◆ CONSIGNE A
Pouvez-vous reformuler sous forme de liste à puces le paragraphe de l'extrait du document qui commence par « Les architectures multicœurs [1] sont apparues », en conservant ses faits principaux ?

Les microprocesseurs généralistes sont apparus commercialement en 1971 avec l’Intel 4004. Il était alors possible d’intégrer tous les composants d’un processeur dans un seul boîtier. Il est désormais possible d’intégrer des dizaines et très bientôt des centaines de coeurs dans un seul boîtier. La complexité de telles architectures n’est pas, ou n’est plus, dans les unités de calcul. La complexité se trouve dans le système mémoire. En effet, au début, le système mémoire devait être capable de fournir à l’unité de calcul une nouvelle instruction tous les 5 à 10 cycles d’horloge et lire ou écrire des données avec un débit plus faible encore. Dans les architectures modernes, et pour celles à venir, le système mémoire doit fournir des centaines d’instructions à chaque cycle et permettre des dizaines d’accès simultanées en lecture ou en écriture de données. Pour parvenir à atteindre ces débits, le système mémoire est devenu une hiérarchie de caches de mémoire. Les caches permettent de rapprocher des unités de calcul, les instructions et les données fréquemment utilisées en les recopiant dans des petites mémoires locales. Toutefois, ces caches doivent tous être cohérents. La gestion de la cohérence de caches est un problème d’autant plus délicat que les solutions doivent être extensibles (passer à l’échelle), et donc rester performantes, quelque soit le nombre de caches à maintenir cohérent. En outre, les solutions doivent être économes en énergie, c’est-à-dire ne pas imposer de nombreux échanges d’information entre les caches.
Architectures manycores
Les architectures multicœurs [1] sont apparues commercialement au début des années 2000, mais elles se sont imposées à partir de 2005 [2]. Avant cette date, l’augmentation du nombre d’instructions exécutées par seconde était obtenue en complexifiant l’architecture interne des cœurs et en augmentant leur fréquence de fonctionnement. Ce faisant, les processeurs dissipaient toujours plus de puissance électrique. Le problème est qu’il n’est pas simple d’évacuer la chaleur produite par un circuit avec une simple ventilation au-delà de 100W/cm2. Alors, pour continuer à augmenter le nombre d’instructions exécutées par seconde, les constructeurs ont choisi de remplacer un cœur complexe par deux plus simples sans augmenter le budget énergétique. La réduction de puissance électrique consommée par cœur a été obtenue en simplifiant leur architecture interne, par exemple en réduisant les mécanismes d’exécution spéculative. Ils ont également plafonné la fréquence de fonctionnement ou encore l’ont rendu modulable, tout comme la tension d’alimentation, en fonction de la charge de calcul. Dès lors, le nombre de cœurs n’a cessé d’augmenter, pour atteindre plusieurs dizaines et bientôt plusieurs centaines par circuit. Les architectures contenant quelques cœurs sont nommées multicœurs. Au-delà de cent cœurs, elles sont massivement multicœurs, mais le terme consacré est manycore.

◆ Entrées tirées d'une collection
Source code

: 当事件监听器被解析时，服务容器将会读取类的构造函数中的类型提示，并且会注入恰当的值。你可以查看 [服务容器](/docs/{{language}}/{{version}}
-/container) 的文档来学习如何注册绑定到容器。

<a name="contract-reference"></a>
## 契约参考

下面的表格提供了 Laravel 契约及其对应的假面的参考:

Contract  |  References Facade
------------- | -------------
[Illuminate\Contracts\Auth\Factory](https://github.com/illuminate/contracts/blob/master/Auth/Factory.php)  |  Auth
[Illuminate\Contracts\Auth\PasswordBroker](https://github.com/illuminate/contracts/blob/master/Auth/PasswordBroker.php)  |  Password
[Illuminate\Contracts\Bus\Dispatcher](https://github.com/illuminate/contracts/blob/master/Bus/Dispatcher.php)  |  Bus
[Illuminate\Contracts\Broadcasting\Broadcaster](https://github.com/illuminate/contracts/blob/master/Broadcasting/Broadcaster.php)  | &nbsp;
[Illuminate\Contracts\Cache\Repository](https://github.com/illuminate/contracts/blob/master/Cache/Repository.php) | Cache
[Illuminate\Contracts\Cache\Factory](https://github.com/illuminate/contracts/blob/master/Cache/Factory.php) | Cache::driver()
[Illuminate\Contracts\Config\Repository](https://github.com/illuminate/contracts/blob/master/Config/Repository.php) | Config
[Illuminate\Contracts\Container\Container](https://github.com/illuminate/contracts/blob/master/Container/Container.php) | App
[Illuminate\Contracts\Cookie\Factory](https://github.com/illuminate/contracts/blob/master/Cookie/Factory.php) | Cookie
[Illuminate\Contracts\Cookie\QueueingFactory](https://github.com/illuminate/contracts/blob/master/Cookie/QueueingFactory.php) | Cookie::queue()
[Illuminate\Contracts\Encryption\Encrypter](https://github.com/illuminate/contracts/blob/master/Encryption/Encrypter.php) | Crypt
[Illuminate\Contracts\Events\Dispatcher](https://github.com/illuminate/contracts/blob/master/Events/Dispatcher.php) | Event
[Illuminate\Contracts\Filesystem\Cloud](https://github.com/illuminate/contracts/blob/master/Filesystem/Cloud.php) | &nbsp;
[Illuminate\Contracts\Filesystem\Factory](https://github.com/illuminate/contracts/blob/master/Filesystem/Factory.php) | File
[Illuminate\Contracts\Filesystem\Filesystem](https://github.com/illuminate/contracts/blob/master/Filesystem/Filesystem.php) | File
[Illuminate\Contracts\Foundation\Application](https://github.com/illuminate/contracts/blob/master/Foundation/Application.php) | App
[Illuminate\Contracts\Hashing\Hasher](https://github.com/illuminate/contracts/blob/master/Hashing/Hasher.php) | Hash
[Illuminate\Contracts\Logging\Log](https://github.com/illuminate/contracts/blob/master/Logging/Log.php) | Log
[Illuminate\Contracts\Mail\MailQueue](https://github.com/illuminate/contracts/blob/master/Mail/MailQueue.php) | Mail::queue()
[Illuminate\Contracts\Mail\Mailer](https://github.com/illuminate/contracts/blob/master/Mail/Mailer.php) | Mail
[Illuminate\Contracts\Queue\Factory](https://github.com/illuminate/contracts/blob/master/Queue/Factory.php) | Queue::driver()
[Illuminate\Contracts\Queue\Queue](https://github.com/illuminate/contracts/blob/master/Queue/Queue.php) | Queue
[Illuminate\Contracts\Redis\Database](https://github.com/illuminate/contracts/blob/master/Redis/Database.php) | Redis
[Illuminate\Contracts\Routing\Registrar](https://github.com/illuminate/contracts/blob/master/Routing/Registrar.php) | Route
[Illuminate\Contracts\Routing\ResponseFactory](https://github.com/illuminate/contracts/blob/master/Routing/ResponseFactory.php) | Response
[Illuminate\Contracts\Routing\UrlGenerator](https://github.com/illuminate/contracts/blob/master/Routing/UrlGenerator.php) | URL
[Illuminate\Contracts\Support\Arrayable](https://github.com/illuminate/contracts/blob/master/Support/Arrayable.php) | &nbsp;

◆ CONSIGNE B
Affichez chaque ligne des enregistrements qui contient la chaîne « Auth ».

◆ RÉPONSE FINALE A
- Les architectures multicœurs sont apparues commercialement au début des années 2000 et se sont imposées à partir de 2005.
- Auparavant, on augmentait le nombre d'instructions exécutées par seconde en complexifiant l'architecture interne des cœurs et en relevant leur fréquence, ce qui accroissait la puissance électrique dissipée.
- Au-delà de 100 W/cm2, une simple ventilation ne suffit plus facilement à évacuer la chaleur.
- Les constructeurs ont donc remplacé un cœur complexe par deux cœurs plus simples, sans augmenter le budget énergétique.
- Plusieurs moyens ont réduit la consommation par cœur :
  - une architecture interne simplifiée, avec par exemple moins d'exécution spéculative ;
  - une fréquence plafonnée ou rendue modulable selon la charge de calcul ;
  - une tension d'alimentation elle aussi modulable selon cette charge.
- Depuis, le nombre de cœurs ne cesse d'augmenter. Il atteint plusieurs dizaines par circuit, bientôt plusieurs centaines.
- Avec quelques cœurs, on parle de multicœurs. Au-delà de cent cœurs, on parle d'architectures massivement multicœurs, mais le terme consacré est manycore.

◆ RÉPONSE FINALE B
[Illuminate\Contracts\Auth\Factory](https://github.com/illuminate/contracts/blob/master/Auth/Factory.php)  |  Auth
[Illuminate\Contracts\Auth\PasswordBroker](https://github.com/illuminate/contracts/blob/master/Auth/PasswordBroker.php)  |  Password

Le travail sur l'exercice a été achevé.